Thomas Hobbes was the philosopher who said that the natural state of human life is “nasty, brutish and short.”

The US has not stopped the murders there, but we may be kicking the regional powers into action, something they have avoided for two decades, while innocents died.

[Via One Hand Clapping]

Last Sunday I got into a discussion with some people about Iraq, terrorism, genocide, and the lack of will to stop it. I was somewhat surprised by their knowledge about the various genocides of the last two decades. You really have to work to find information about genocides and the national media continues to be negligent in this area. They knew that opportunities to stop genocides were missed but the responsibilities of the major players were ambiguous to them. I guess they were surprised when I tied together the problems with averting genocides to the problems with controlling terrorism. The UN and Western Europe have been particularly adverse to meddling in “civil” wars even when the situation is rapidly getting out of control and the only opportunity exists to avoid massive loss of life.

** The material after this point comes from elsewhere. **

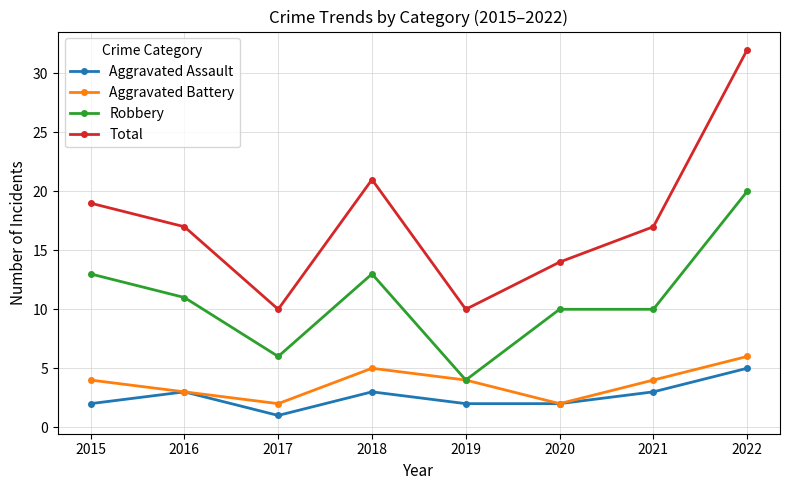

Is the value of Total at 2021 greater than the value of Aggravated Assault at 2016?

Yes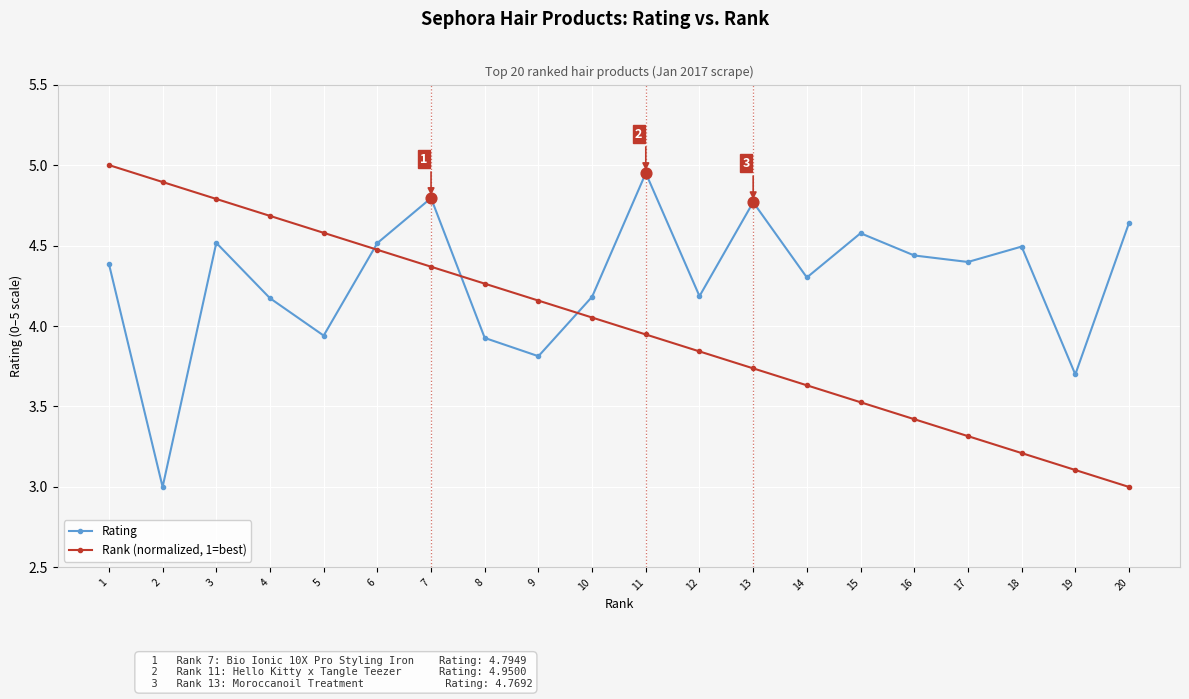

What is the spread (max minus min) of values at 3?

0.3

It is my belief that preventing genocides should be one the UN’s primary missions. The UN sees itself as a father figure. The nice gentle father who loves and encourages everyone. The reality is that they are a poor father figure. When their children desparately need some discipline to grow up healthy, they are absent. Instead of helping promote healing before the conflict gets out of control the UN and the rest of the world is relegated to burying the bodies and tending to the wounded. The damage from the inaction of the few who can make a difference will take a generation or more to fade away.

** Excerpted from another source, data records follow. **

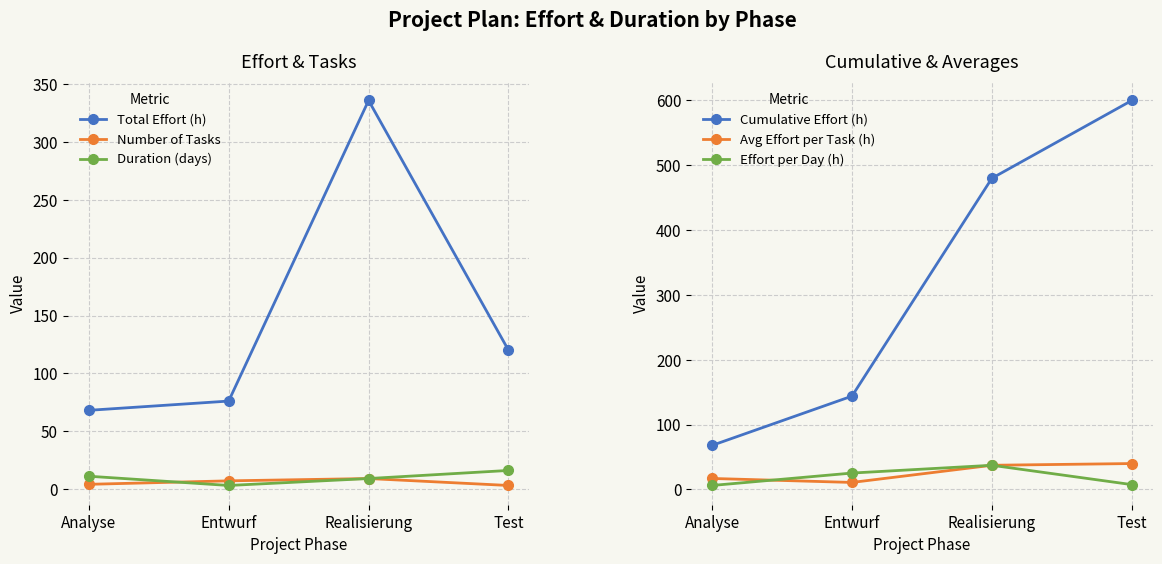

How many data points does each series have?

4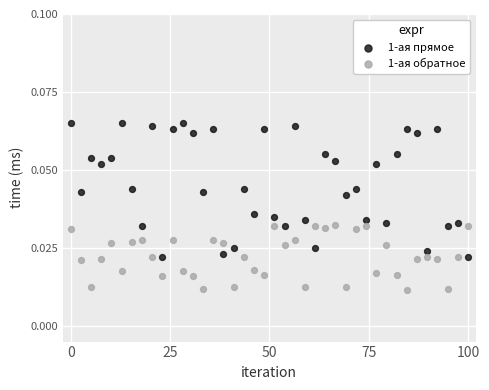

Across all data points, what is the range of X values (max minus min)?

100.0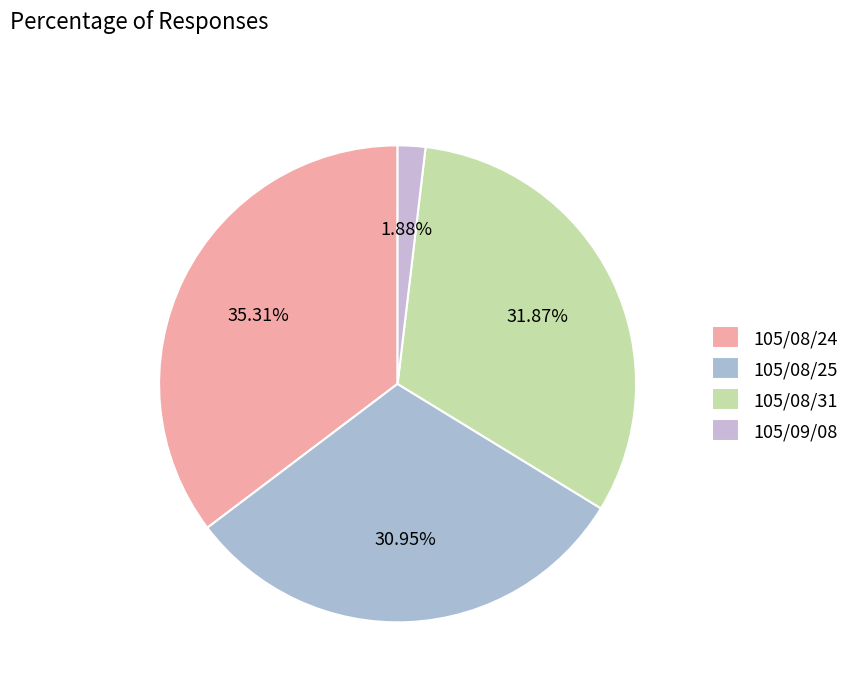

Do 105/08/25 and 105/08/31 together represent more than half of the pie?

Yes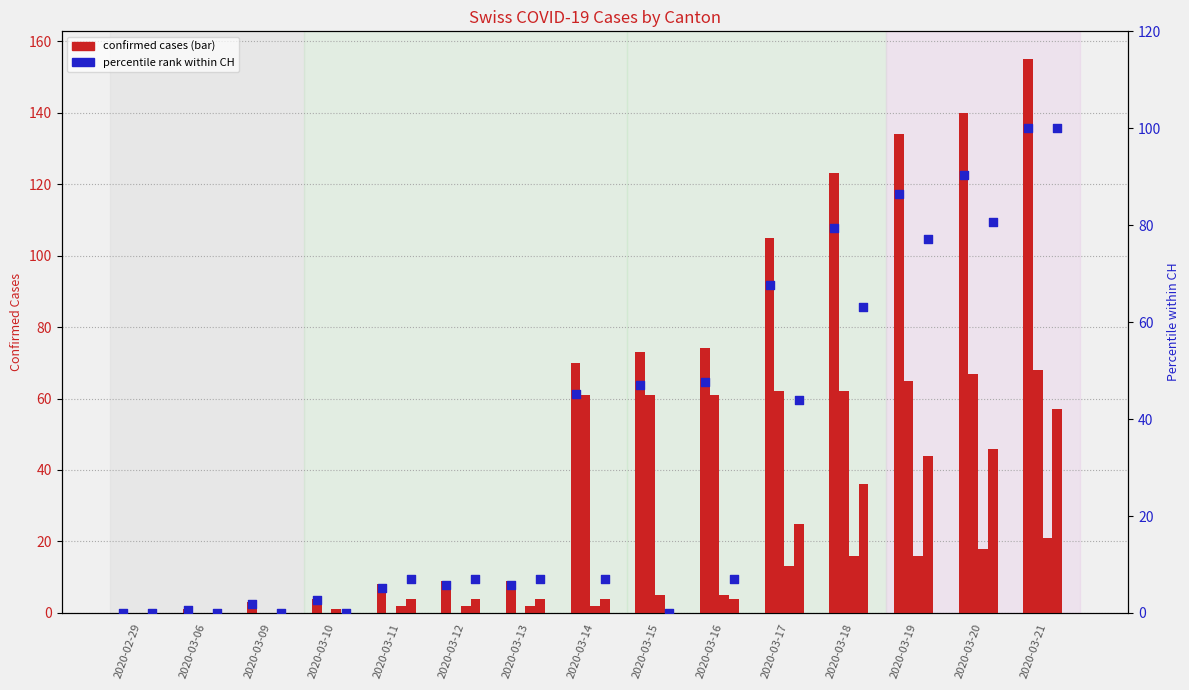

Is the value of percentile rank CH at 2020-03-13 greater than the value of CH at 2020-03-20?

No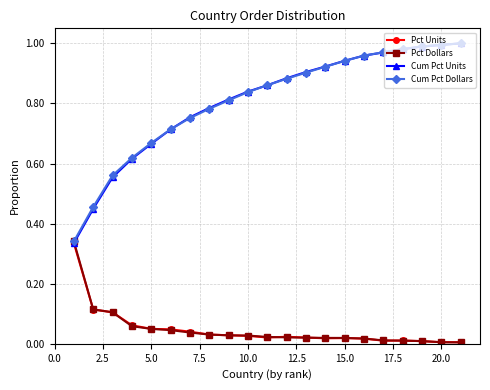

Which series has the largest total across all categories?

Cum Pct Dollars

The root cause of terrorism in the Middle East is the ineffectiveness of governments to be provide jobs and hope. I am sorry to say this but the people in the Middle East are jealous of the large middle classes in the Western world. High unemployment, diminished hope for the future, and jealousy is the breeding ground for terrorists. When more people are employed and poverty is diminished, terrorists will have a harder to time recruiting new members.

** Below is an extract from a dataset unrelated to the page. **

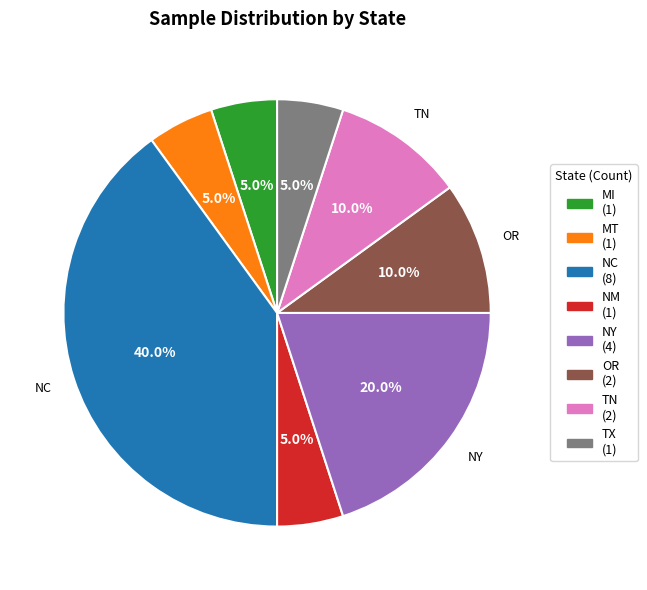

Count the number of slices in the pie.

8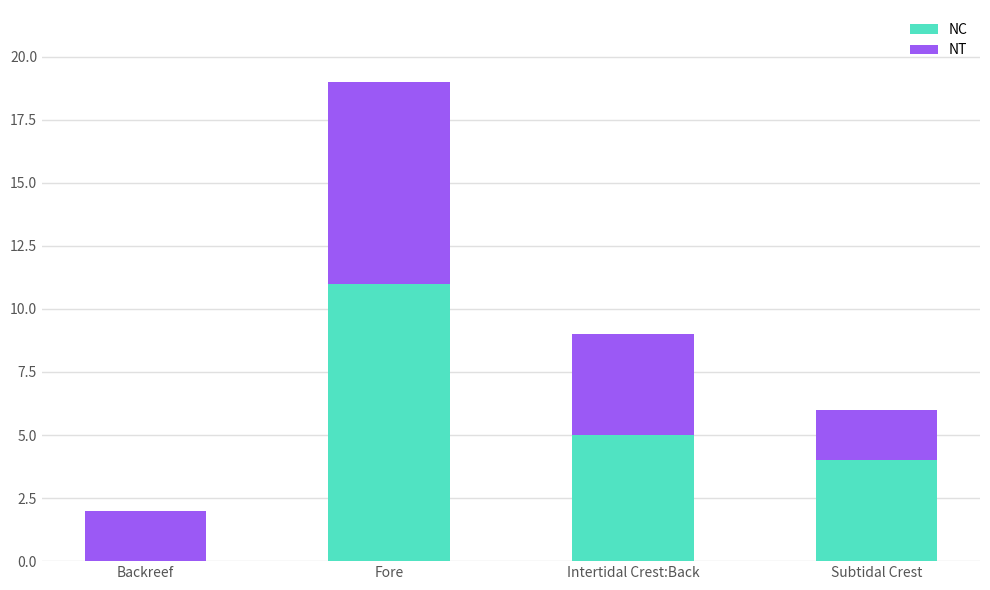

At which category is the sum across all series the highest?

Fore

It is my belief that most of the people in the Middle East believe that a middle class lifestyle is a reasonable objective in their lifetime. A participatory government is the most effective way to achieve a large middle class. The problem is that an effective model government that incorporates participatory government does not exist at this timefor Middle East countries. There are some potential role models in the Middle East and the US is going to force its version in Iraq. A side benefit of the war in Iraq is the increased willingness of Middle East governments to review and revise their governing style. They have been forced to make a choice and they have chosen to expand the freedoms and opportunities of their people while surpressing terrorists. They paying the price in blood as the terrorists try to topple the weaker governments. Spain has undoubtably given the terrorists greater hopes for success.

So what does this have to do with Iraq. I believe that Iraq under Saddam was a powder keg looking for a spark. Saddam had actively surpressed his people and his grasp on the disadvantaged in his country was precarious. Poverty and hunger was rampamt. Iraq was and still is a potentially great breeding ground for terrorists. Iraq had all of the tools of war the terrorists desired. Although Saddam may not have liked the idea of working with the terrorists, I think a deal was inevitable. Saddam could not keep control of his country without the terrorists leaving him alone. From the perspective of the US a regime change was necessary for its safety and the safety of the world. From the perspective of the people in the Middle East, regime change is a risk but a risk made more palatable by the hope of a middle class lifestyle in their lifetime.